**Exercise directions:** Using the listing that follows, return every line with the word "down".

BEGIN Data supplied

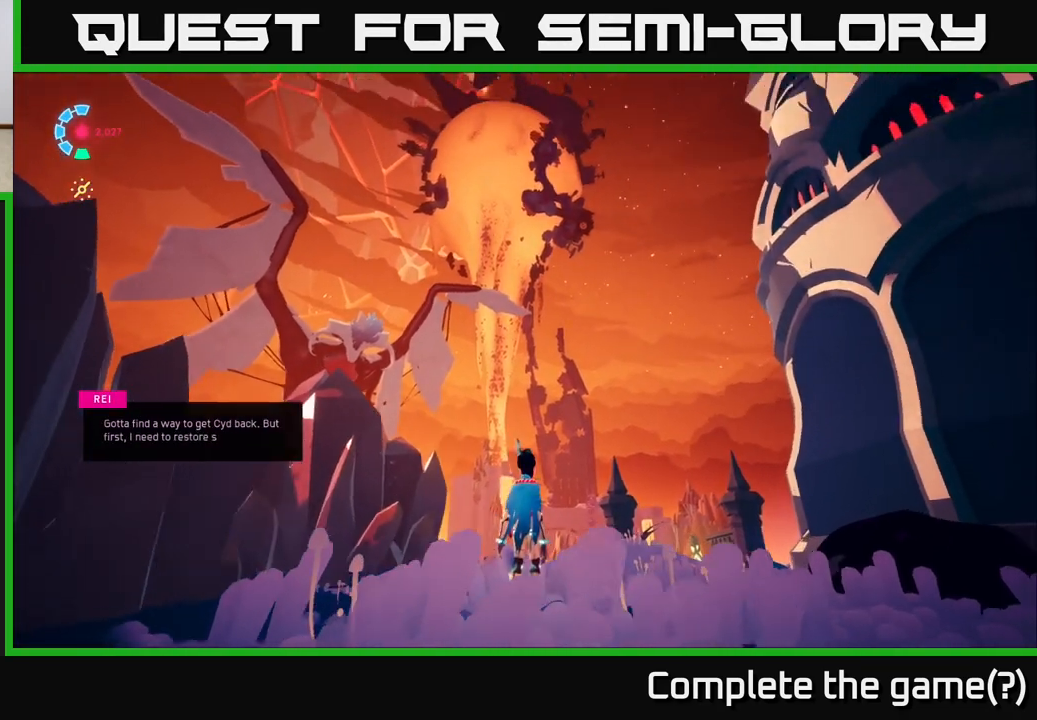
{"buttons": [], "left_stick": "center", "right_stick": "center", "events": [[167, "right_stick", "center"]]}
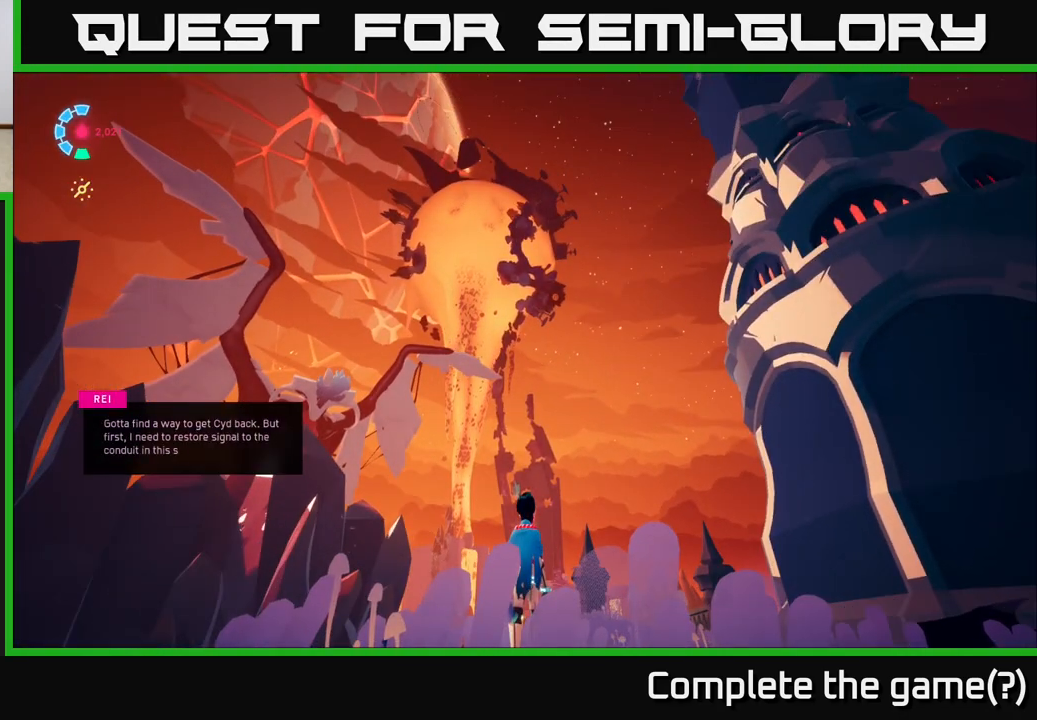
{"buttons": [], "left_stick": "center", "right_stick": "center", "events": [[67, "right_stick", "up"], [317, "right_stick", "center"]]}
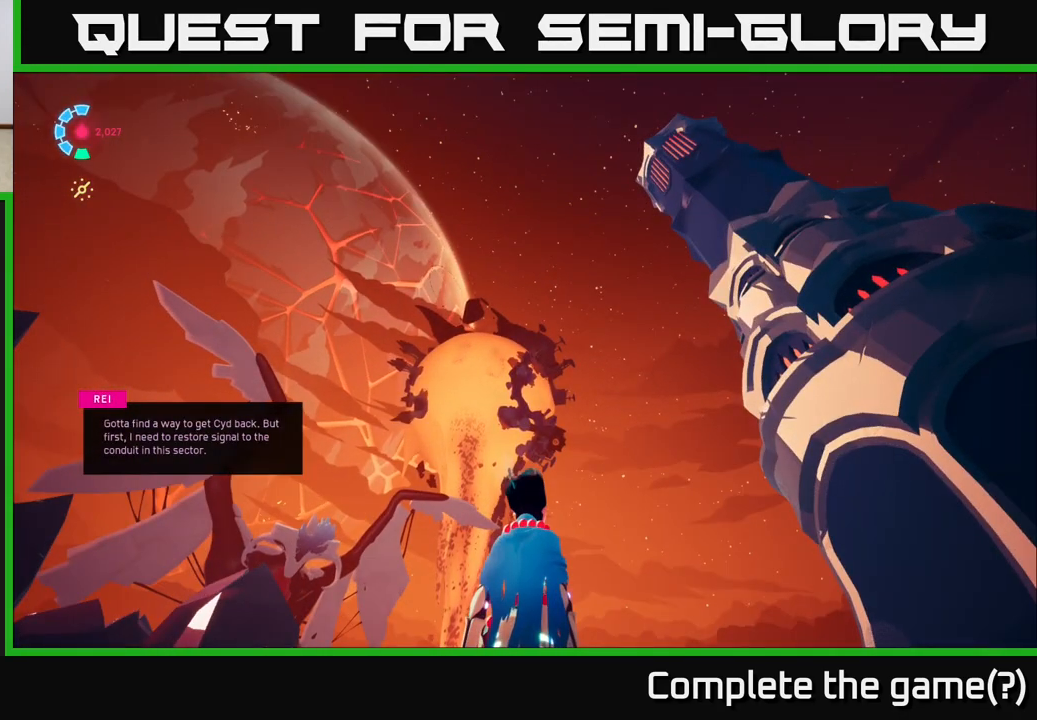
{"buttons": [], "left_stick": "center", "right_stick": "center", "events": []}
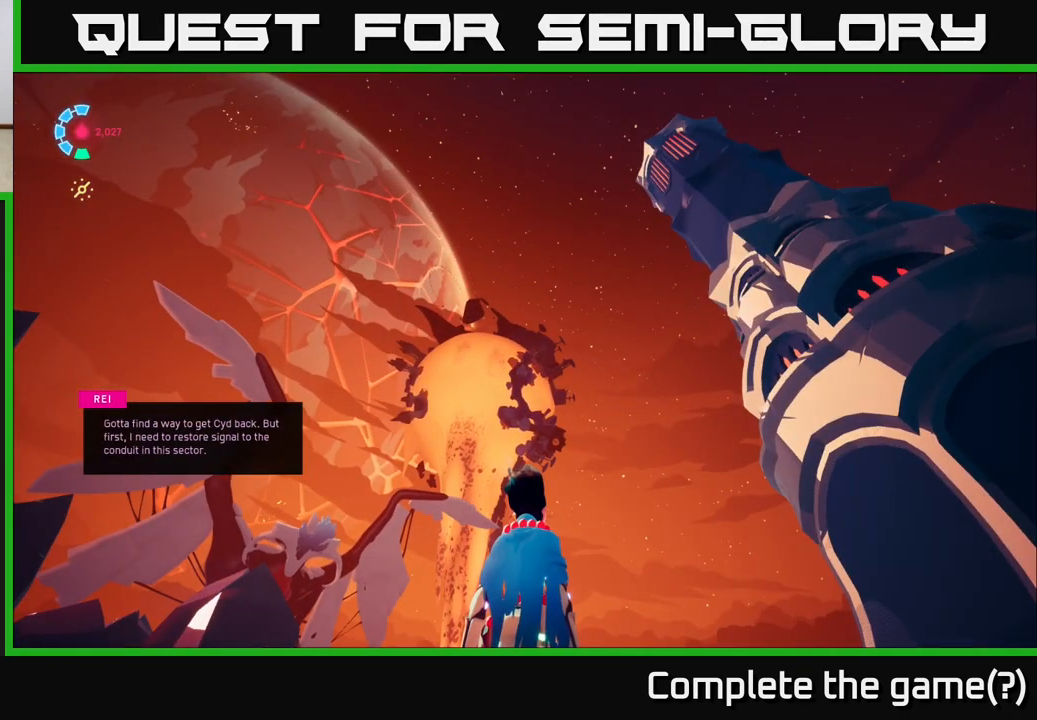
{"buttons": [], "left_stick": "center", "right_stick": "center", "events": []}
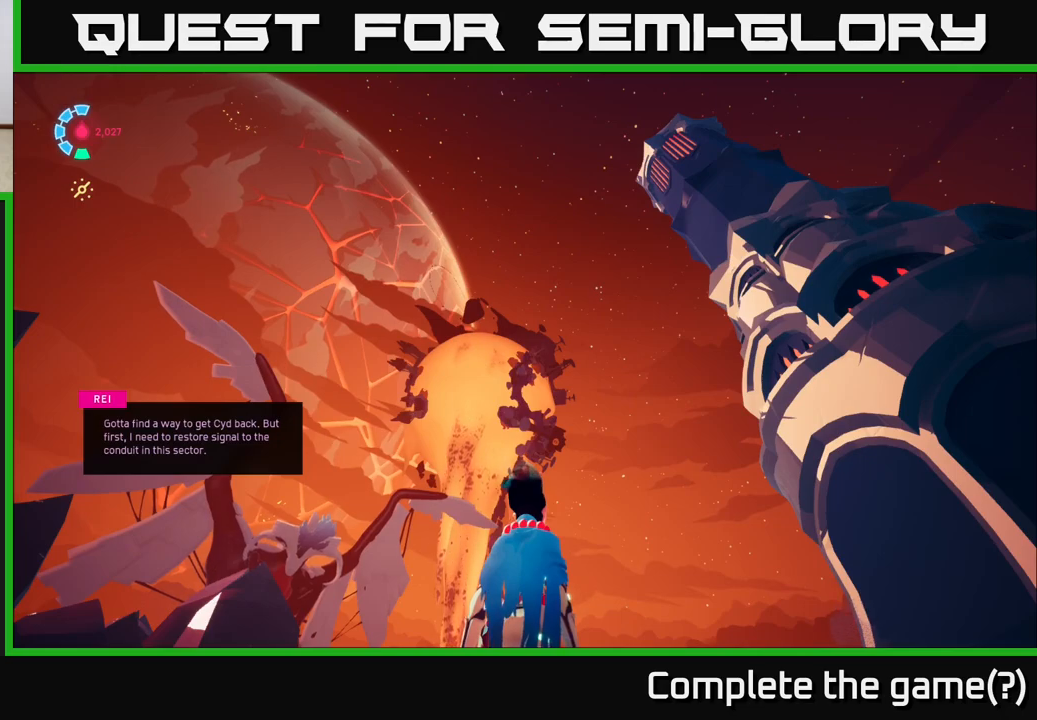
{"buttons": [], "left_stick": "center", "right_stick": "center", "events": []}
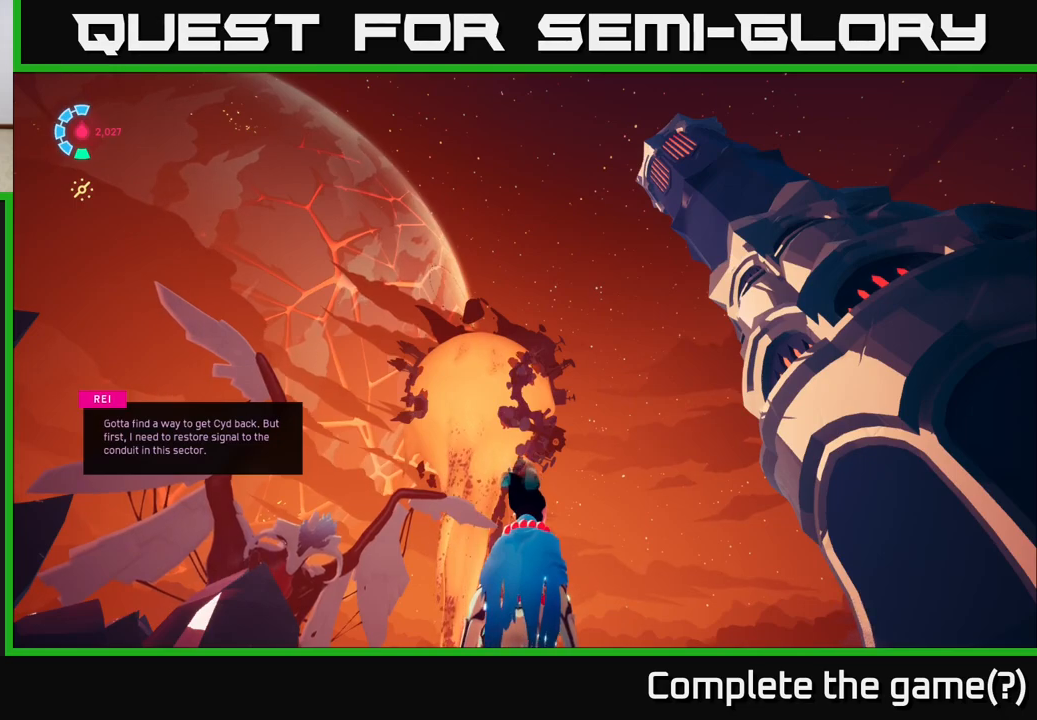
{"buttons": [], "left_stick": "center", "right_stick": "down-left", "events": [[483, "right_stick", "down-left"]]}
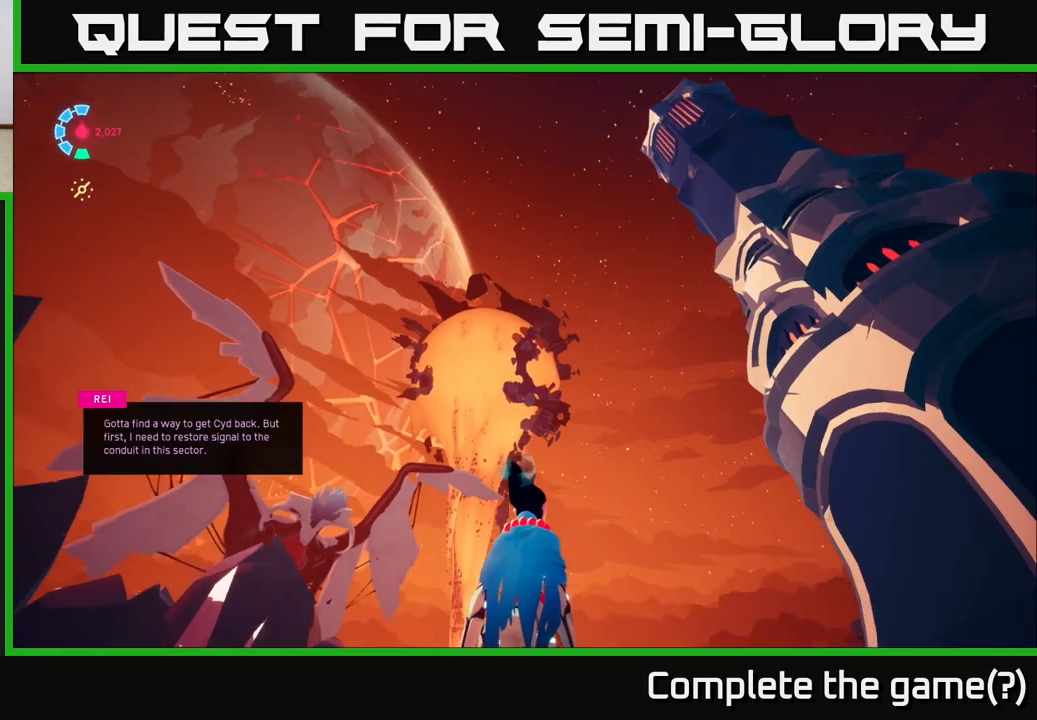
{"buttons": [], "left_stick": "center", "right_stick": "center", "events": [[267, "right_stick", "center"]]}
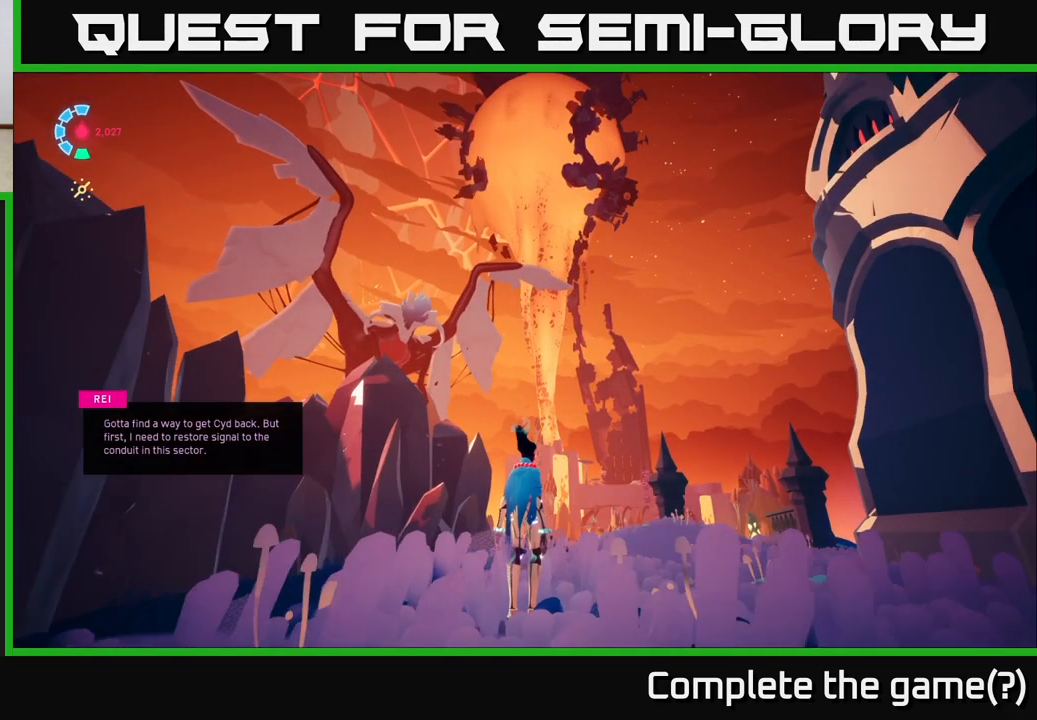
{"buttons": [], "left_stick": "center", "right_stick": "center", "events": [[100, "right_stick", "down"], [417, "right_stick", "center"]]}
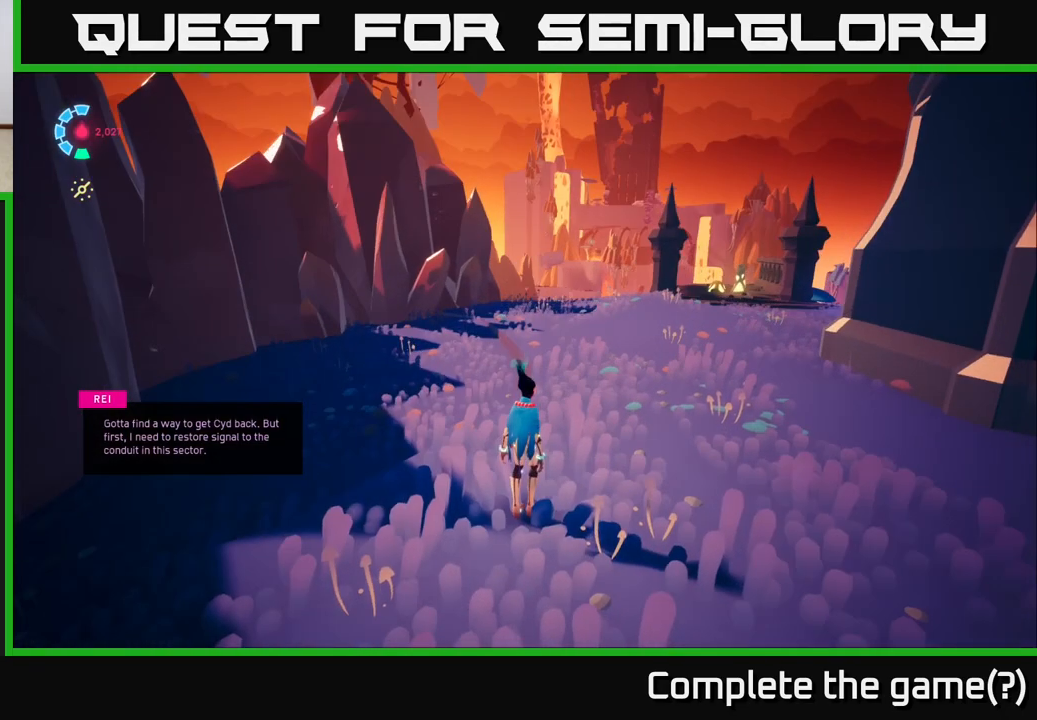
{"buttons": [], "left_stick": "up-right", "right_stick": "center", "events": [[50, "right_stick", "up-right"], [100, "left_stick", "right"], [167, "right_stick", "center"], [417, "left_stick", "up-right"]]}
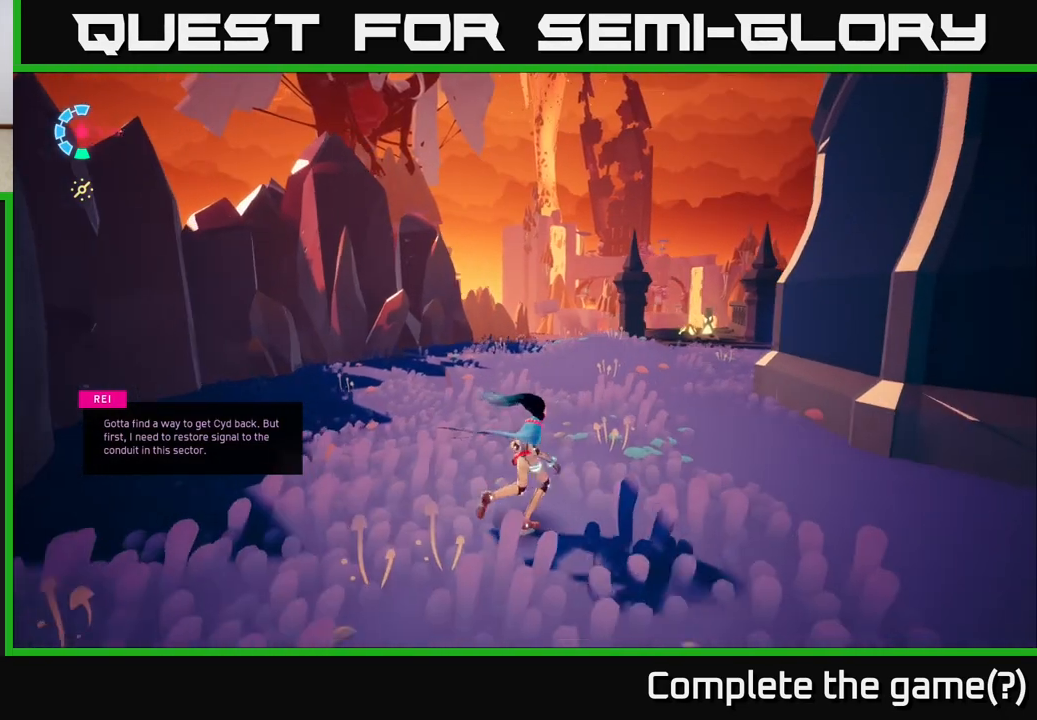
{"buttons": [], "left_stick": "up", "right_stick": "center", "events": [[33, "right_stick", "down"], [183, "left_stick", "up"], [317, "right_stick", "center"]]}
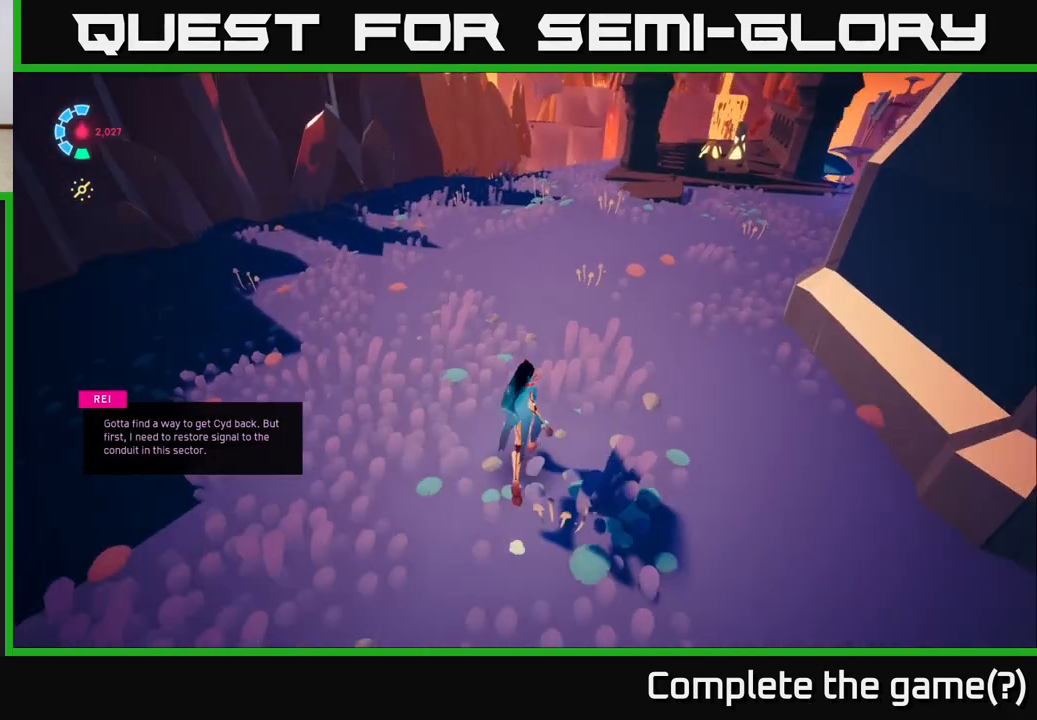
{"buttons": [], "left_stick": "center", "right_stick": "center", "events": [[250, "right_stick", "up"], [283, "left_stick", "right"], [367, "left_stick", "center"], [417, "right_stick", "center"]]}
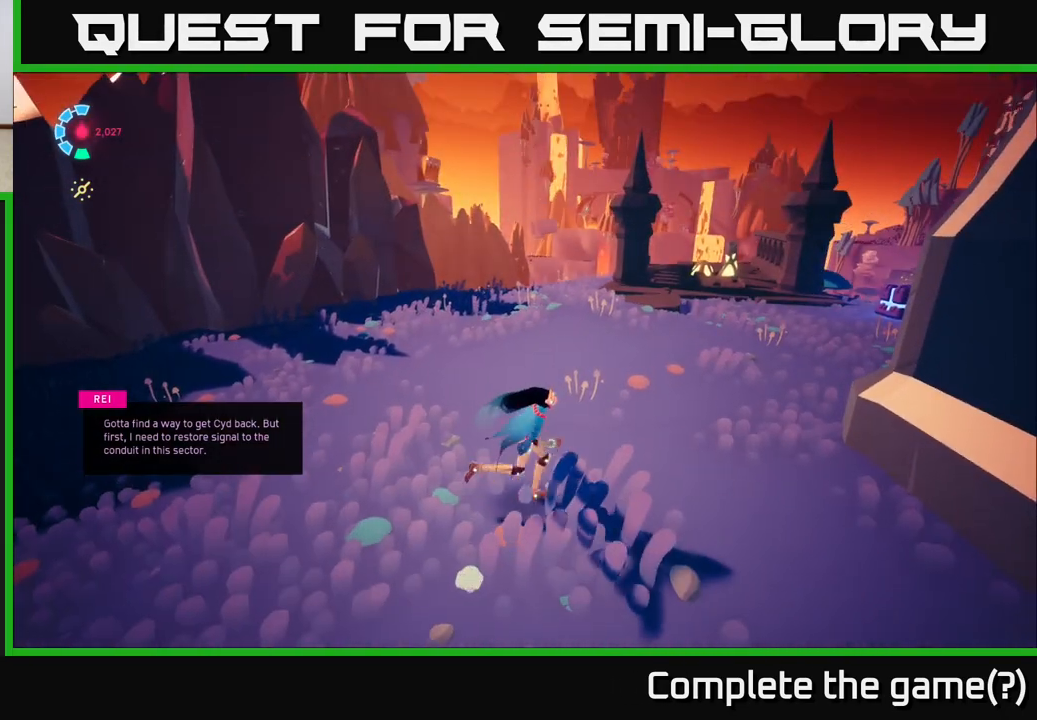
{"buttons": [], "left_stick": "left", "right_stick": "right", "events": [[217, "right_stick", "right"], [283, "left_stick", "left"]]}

END Data supplied

**Problem solution:**
{"buttons": [], "left_stick": "center", "right_stick": "down-left", "events": [[483, "right_stick", "down-left"]]}
{"buttons": [], "left_stick": "center", "right_stick": "center", "events": [[100, "right_stick", "down"], [417, "right_stick", "center"]]}
{"buttons": [], "left_stick": "up", "right_stick": "center", "events": [[33, "right_stick", "down"], [183, "left_stick", "up"], [317, "right_stick", "center"]]}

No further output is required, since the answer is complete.